JUST WHAT IS THEATRE, ANYWAY?

Last semester, I decided to answer this harrowing question. In a directing class, I was dared to stage some sort of private performance in a public arena... specifically, in the MoMA. This piece of "theatre" was to address issues of venue and the audience's role in live performance. However, it became bigger and more nerve-wracking than that -- it became a slight moment of crisis. As a theatre artist, as an actor trained in the most traditional of ways, as a student studying the big old 20th century theorists and reading the classic plays of the Greeks and Brits, as a little girl who sat in red velvet chairs waiting for red velvet curtains to part, as someone who has devoted her entire life to staging on a stage ...

... it all came crashing down!

I've avoided using "avant-garde" and "experimental" to describe my work, because it somehow doesn't seem to fit. I always start with a story, a fairy tale, an age-old fable -- not a concept or design element.

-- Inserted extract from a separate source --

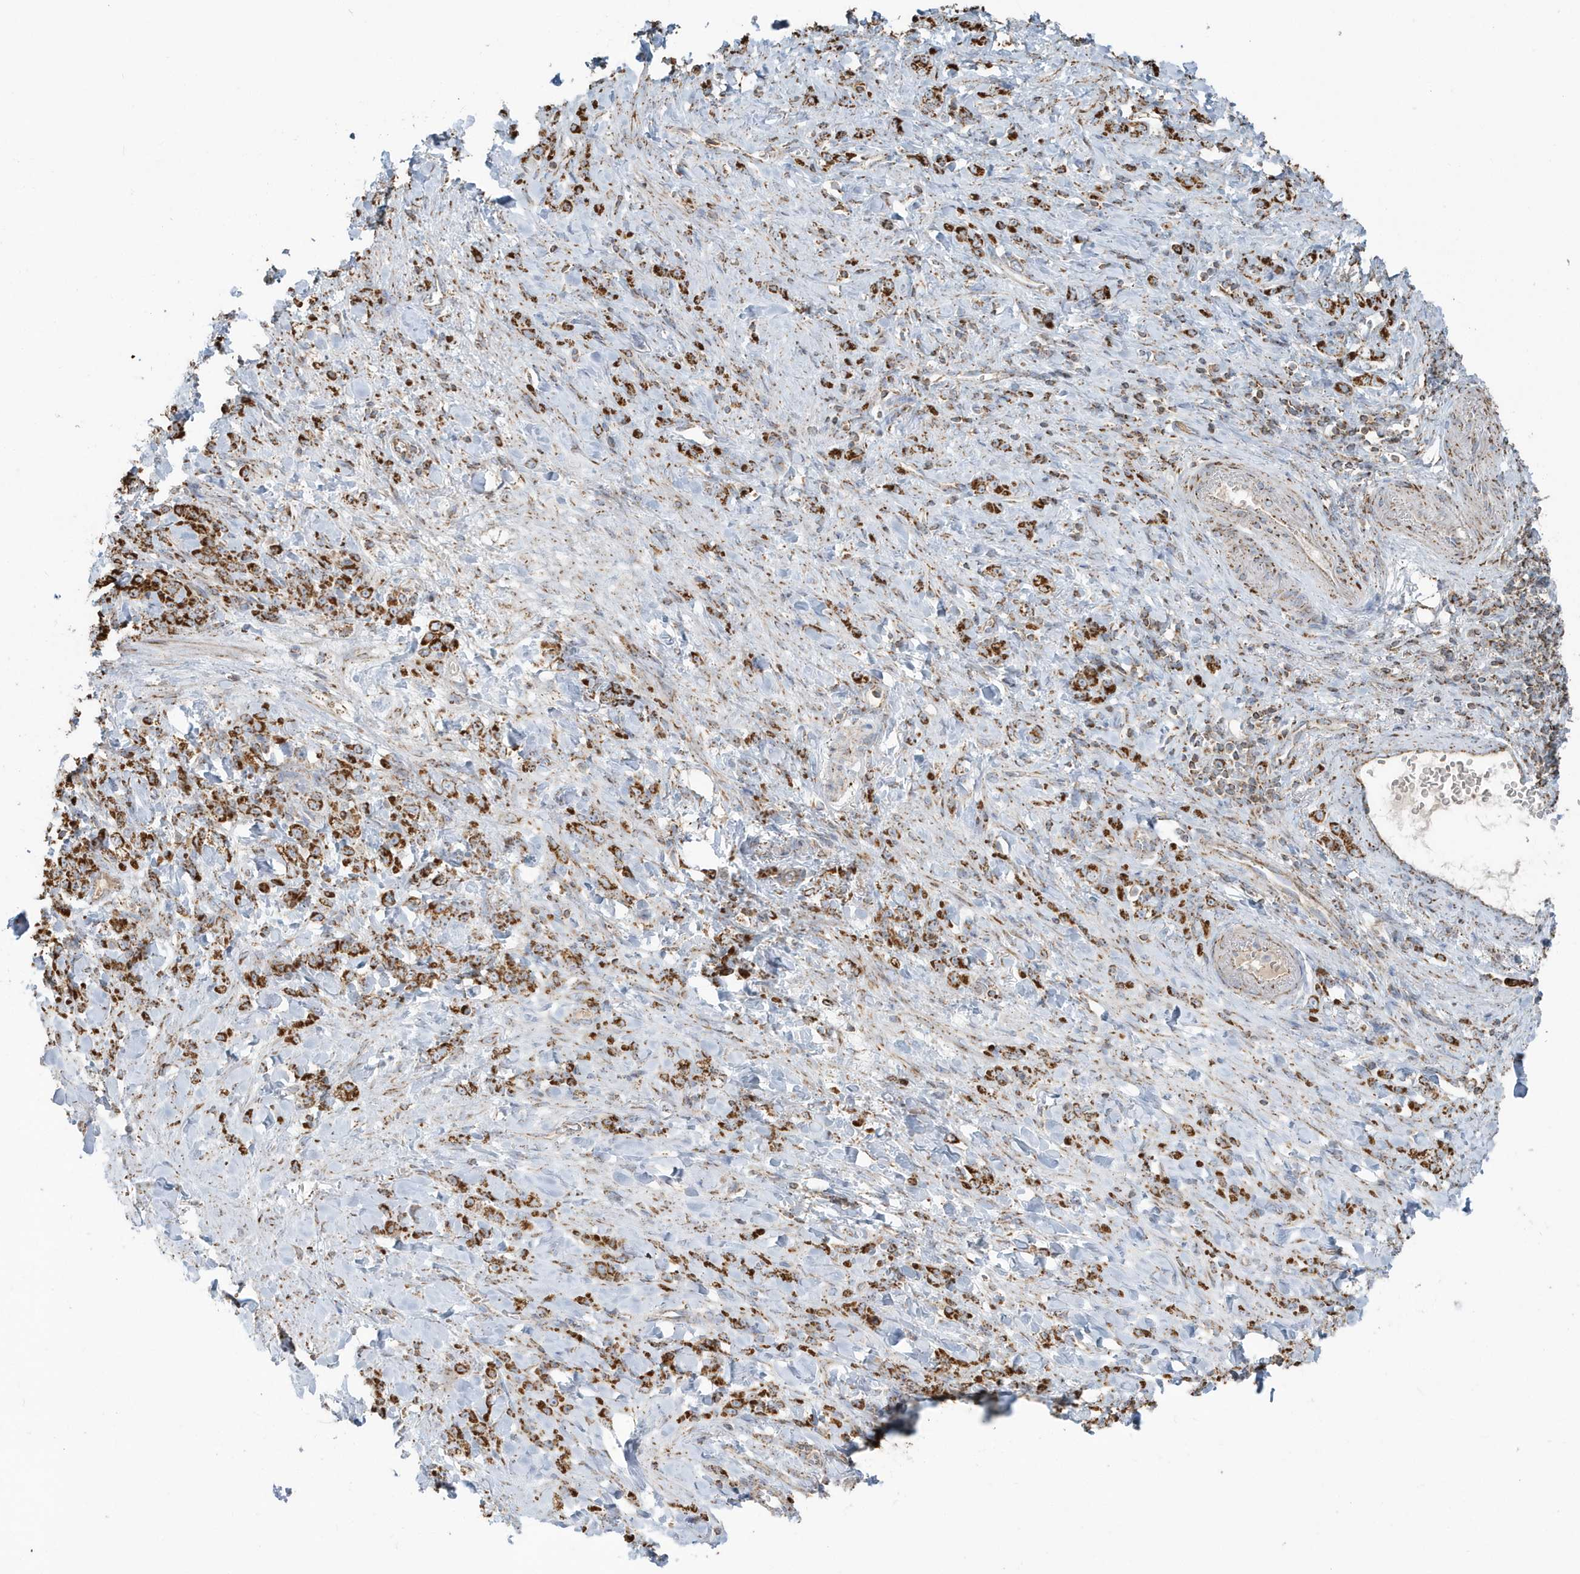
{"staining": {"intensity": "strong", "quantity": ">75%", "location": "cytoplasmic/membranous"}, "tissue": "stomach cancer", "cell_type": "Tumor cells", "image_type": "cancer", "snomed": [{"axis": "morphology", "description": "Normal tissue, NOS"}, {"axis": "morphology", "description": "Adenocarcinoma, NOS"}, {"axis": "topography", "description": "Stomach"}], "caption": "Immunohistochemical staining of adenocarcinoma (stomach) shows high levels of strong cytoplasmic/membranous staining in about >75% of tumor cells. (Brightfield microscopy of DAB IHC at high magnification).", "gene": "RAB11FIP3", "patient": {"sex": "male", "age": 82}}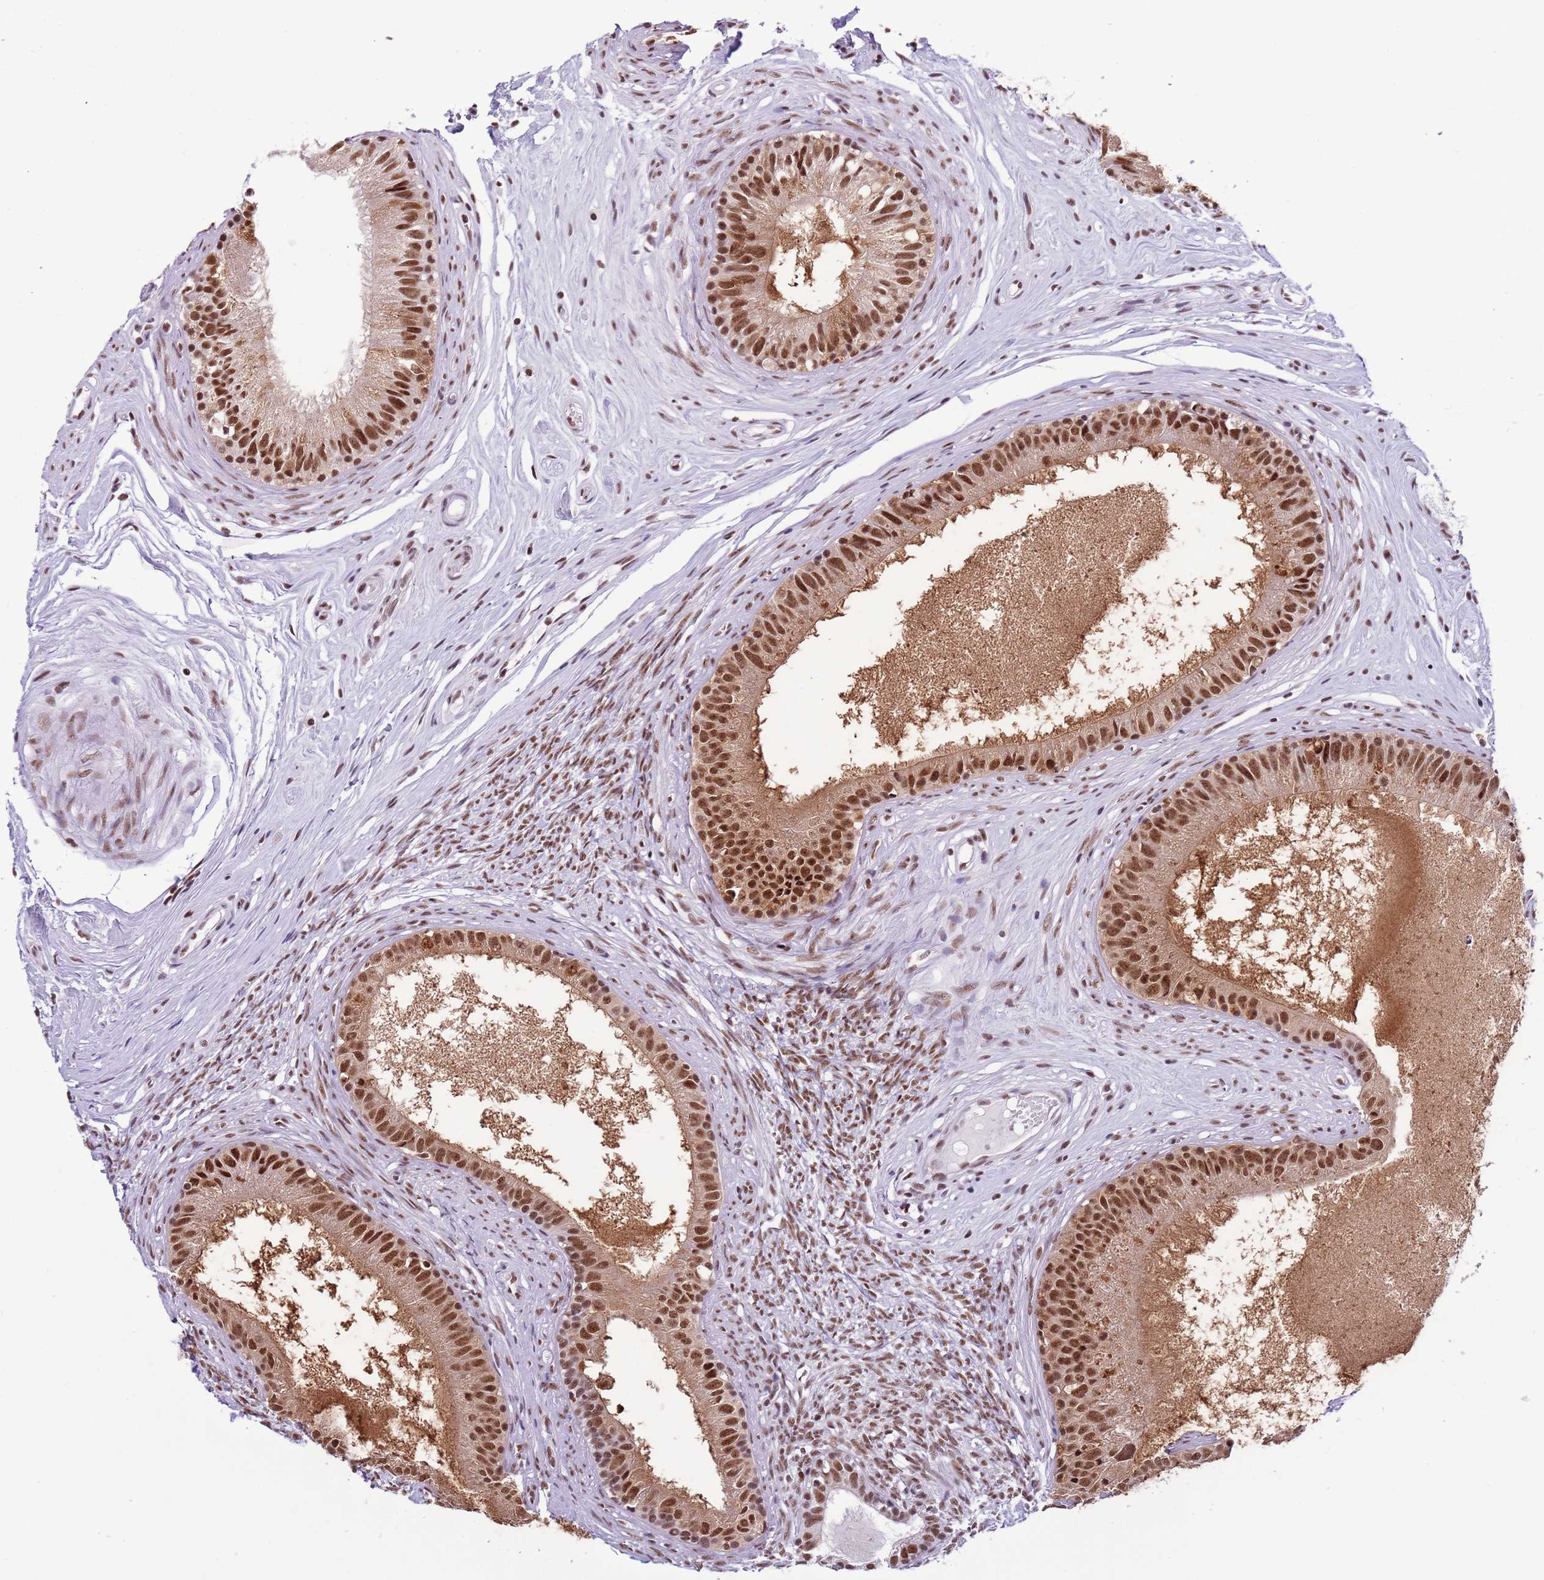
{"staining": {"intensity": "strong", "quantity": ">75%", "location": "cytoplasmic/membranous,nuclear"}, "tissue": "epididymis", "cell_type": "Glandular cells", "image_type": "normal", "snomed": [{"axis": "morphology", "description": "Normal tissue, NOS"}, {"axis": "topography", "description": "Epididymis"}], "caption": "Immunohistochemical staining of benign epididymis shows strong cytoplasmic/membranous,nuclear protein expression in about >75% of glandular cells.", "gene": "SF3A2", "patient": {"sex": "male", "age": 74}}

Each director, each artist, has his/her own way of creating, and it's always a very personal way that sometimes defies explanation. For me, it is the story that begins and ends; design and concept are there to support and foster. To be avant-garde or experimental, I feel I need to be asking questions and providing possible answers with my art. I need to be working off of a point. Of course, everything says something, this isn't at the forefront for me.

I am a storyteller; the stage is my book, the designs are my pages, the actors are my words.

So what happened at the MoMA? Why was it such an internal shock? Why did I feel the need to battle my own preconceptions of theatre and art?